In the future, some patients with unhealthy cholesterol profiles may use synthetic HDL and gene therapy based upon the population of a town in Northern Italy that has very low HDL blood levels yet little to no cardiovascular disease due to an unusual form of HDL containing a protein known as Apoliprotein-I Milano. See the article Synthetic HDL Cholesterol Reduces Artery Clogging In 6 Weeks for more information. FDA Phase III clinical trials are expected to begin soon, so a medication based upon this form of HDL may be available in a few years. Gene therapy to modify human genes to produce this form of HDL are even further away, but look even more promising. Mouse experiments have found that the ApoA-I Milano gene causes a 65% reduction in vascular plaque buildup.
Before resorting to statins to lower cholesterol, try some of the available dietary supplements, diet, and exercise changes. There are a lot of options to try, so you may wonder what is most likely to work and what is most affordable.
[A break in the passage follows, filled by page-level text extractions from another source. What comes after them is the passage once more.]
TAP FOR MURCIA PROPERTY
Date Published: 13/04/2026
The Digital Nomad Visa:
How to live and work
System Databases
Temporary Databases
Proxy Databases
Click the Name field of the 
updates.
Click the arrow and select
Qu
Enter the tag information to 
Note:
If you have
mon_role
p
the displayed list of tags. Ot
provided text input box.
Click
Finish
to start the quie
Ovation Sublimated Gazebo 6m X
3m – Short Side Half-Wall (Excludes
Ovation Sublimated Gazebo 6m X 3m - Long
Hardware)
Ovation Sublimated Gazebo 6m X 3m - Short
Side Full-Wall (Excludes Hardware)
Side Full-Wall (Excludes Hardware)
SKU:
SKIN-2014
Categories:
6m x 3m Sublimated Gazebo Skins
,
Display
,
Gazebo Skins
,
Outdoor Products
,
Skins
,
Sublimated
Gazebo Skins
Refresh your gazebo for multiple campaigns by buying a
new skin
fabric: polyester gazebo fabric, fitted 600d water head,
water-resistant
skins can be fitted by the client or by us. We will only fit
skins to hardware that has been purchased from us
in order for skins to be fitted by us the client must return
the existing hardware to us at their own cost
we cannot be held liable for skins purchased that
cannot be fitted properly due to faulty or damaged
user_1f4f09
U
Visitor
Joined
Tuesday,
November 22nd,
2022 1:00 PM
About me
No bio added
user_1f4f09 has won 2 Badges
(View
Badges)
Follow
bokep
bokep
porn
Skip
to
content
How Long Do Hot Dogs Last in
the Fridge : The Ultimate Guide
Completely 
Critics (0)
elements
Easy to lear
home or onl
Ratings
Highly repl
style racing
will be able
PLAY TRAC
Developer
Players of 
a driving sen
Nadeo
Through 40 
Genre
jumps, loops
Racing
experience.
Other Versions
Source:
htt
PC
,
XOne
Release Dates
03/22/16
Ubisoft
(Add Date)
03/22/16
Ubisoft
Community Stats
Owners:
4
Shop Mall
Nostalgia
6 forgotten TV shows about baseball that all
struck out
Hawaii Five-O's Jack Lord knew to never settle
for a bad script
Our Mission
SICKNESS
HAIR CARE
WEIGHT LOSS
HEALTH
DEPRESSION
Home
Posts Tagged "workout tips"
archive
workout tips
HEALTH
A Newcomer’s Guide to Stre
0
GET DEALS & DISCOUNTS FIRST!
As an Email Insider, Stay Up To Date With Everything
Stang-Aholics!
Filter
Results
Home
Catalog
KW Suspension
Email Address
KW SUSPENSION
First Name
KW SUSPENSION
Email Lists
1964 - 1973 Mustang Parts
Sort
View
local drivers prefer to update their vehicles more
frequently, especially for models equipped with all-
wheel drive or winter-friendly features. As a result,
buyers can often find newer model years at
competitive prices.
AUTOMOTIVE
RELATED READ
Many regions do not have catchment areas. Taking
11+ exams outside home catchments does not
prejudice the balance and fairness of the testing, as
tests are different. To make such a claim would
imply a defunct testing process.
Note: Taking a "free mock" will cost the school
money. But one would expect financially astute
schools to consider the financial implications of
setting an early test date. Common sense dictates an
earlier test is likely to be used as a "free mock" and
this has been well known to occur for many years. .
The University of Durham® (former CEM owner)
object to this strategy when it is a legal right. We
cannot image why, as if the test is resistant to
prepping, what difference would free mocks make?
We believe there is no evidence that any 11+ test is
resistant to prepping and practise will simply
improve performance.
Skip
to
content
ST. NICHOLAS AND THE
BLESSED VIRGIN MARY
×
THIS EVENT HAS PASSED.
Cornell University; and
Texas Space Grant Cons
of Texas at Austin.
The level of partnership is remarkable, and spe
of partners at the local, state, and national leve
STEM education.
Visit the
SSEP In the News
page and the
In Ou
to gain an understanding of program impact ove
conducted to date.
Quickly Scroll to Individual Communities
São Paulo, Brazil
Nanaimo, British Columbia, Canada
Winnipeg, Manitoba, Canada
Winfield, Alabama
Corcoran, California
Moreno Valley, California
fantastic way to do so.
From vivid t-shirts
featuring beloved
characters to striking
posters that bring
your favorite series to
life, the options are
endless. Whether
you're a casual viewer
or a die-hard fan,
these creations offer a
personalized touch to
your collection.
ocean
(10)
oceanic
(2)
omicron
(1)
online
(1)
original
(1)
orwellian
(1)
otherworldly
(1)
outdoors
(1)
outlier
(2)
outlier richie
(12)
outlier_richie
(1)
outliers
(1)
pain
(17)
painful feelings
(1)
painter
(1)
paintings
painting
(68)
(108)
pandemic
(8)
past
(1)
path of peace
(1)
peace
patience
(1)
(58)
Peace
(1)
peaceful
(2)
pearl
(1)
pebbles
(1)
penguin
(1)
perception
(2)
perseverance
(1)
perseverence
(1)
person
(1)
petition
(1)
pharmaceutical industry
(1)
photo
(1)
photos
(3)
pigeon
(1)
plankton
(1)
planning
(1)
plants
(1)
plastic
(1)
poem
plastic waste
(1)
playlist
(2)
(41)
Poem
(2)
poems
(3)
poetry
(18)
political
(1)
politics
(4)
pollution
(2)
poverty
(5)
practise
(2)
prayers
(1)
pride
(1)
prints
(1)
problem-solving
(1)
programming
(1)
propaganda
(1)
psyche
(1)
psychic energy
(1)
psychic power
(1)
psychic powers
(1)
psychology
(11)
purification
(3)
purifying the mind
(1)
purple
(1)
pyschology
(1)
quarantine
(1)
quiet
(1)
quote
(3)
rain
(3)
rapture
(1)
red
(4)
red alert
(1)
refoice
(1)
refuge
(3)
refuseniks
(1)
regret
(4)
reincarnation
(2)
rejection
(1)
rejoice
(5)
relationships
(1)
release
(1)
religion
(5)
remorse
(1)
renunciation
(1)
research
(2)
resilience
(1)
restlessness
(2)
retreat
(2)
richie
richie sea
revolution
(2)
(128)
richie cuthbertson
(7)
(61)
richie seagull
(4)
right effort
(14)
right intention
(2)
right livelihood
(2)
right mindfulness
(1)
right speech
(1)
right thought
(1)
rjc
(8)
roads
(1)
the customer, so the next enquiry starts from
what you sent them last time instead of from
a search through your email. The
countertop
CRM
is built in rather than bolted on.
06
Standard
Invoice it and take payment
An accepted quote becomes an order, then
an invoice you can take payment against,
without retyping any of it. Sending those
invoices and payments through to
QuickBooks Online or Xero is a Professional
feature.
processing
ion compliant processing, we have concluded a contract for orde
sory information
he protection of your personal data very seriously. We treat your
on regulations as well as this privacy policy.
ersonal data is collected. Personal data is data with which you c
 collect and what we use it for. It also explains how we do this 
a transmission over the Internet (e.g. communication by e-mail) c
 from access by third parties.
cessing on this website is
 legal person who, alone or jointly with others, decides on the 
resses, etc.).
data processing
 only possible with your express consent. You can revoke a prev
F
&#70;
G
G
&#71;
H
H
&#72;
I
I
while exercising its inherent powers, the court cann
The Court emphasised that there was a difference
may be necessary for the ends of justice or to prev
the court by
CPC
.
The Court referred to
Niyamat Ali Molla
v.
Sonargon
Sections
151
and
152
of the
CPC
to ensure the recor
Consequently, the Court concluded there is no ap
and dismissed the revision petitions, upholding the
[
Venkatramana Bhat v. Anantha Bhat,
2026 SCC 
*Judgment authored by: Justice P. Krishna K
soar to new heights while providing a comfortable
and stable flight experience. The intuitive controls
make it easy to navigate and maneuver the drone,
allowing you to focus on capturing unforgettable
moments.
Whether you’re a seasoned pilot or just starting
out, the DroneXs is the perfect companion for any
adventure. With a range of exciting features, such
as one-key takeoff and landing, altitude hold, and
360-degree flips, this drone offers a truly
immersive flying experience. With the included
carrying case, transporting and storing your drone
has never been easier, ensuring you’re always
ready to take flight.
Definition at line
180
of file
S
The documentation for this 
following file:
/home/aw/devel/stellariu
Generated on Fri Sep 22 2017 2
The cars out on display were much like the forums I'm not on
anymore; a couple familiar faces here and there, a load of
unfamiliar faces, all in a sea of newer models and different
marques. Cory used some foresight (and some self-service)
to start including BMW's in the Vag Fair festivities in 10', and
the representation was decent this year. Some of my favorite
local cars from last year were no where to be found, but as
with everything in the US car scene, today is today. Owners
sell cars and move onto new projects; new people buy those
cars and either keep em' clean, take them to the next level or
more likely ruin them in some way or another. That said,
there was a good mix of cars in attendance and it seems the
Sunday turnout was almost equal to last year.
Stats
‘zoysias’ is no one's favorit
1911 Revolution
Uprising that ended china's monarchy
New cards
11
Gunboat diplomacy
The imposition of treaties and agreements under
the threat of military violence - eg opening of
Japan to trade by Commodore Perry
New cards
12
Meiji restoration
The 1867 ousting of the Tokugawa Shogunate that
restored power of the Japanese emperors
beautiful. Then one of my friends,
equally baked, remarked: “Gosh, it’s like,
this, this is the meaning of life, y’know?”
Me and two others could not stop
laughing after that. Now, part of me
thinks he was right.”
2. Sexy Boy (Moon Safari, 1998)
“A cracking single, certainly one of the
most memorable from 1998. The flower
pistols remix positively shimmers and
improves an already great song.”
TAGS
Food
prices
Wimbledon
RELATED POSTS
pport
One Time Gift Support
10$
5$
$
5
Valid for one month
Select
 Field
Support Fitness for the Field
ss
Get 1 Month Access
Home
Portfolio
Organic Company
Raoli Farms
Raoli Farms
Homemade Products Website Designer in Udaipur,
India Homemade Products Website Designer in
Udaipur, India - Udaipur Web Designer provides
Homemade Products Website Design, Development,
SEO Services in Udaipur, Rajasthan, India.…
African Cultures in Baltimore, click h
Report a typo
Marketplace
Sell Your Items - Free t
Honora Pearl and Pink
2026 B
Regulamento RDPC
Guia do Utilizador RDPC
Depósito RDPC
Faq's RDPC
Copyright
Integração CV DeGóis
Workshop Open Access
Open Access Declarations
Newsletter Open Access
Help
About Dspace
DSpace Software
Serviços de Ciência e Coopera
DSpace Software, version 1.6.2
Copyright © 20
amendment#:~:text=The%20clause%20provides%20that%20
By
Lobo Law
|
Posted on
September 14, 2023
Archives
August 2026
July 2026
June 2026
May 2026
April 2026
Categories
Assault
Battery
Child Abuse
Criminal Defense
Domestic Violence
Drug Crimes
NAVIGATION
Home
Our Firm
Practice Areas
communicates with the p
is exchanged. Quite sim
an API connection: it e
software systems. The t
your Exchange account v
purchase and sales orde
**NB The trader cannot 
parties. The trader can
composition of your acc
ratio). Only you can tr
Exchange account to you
In particular, we think that omega-3 fish oils, green tea extract, niacin, and additional soluble dietary fiber are all inexpensive dietary supplements that are likely to have a significant positive effect. Other alternatives exist, however some of them (such as guggulsterones and artichoke extract) are more expensive and don’t have as much research backing them up.
Cooking with extra-virgin olive oil can help at an affordable cost. Substituting more nuts such as almonds and walnuts for cheeses and other high-saturated-fat ingredients is also helpful. Using beans as a protein source rather than meat is also likely to be helpful due to their high-protein, low-carbohydrate, high-fiber combination and may even help reduce your food expenses.
If you must use statins, try to use the lowest possible dosage by combining them with alternative therapies per your doctor’s advice. Also be sure to supplement your diet with CoQ10 and/or idebenone to keep your mitochondria working properly and reduce the risks of many of statin side effects and to get retested for blood lipids periodically to ensure that your total cholesterol levels do not drop too low.
These statements have not been evaluated by the Food and Drug Administration. The products mentioned in this post are not intended to diagnose, treat, cure or prevent any disease.